▶ **Supplied data**

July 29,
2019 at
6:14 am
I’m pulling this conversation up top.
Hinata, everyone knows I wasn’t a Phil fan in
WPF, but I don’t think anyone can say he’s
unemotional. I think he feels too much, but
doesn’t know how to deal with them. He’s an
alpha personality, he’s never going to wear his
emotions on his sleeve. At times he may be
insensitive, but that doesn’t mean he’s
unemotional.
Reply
--
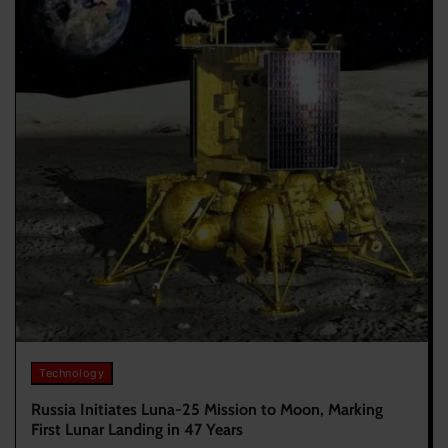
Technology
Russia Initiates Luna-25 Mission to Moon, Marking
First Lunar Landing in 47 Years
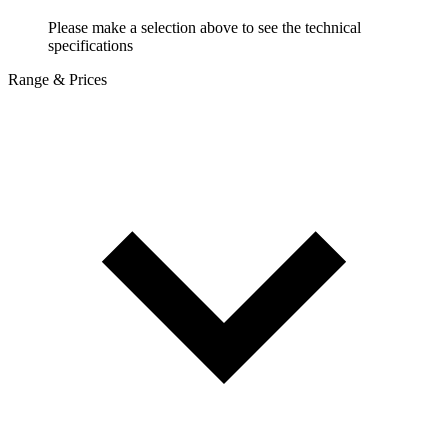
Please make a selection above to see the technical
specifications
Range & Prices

▶ **What is being asked**
In the records above, copy exactly everything from the line that has "First Lunar Landing in 47 Years" down to the line that has "Range & Prices", both ends included, and leave out the pictures.

▶ **Final answer**
First Lunar Landing in 47 Years
Please make a selection above to see the technical
specifications
Range & Prices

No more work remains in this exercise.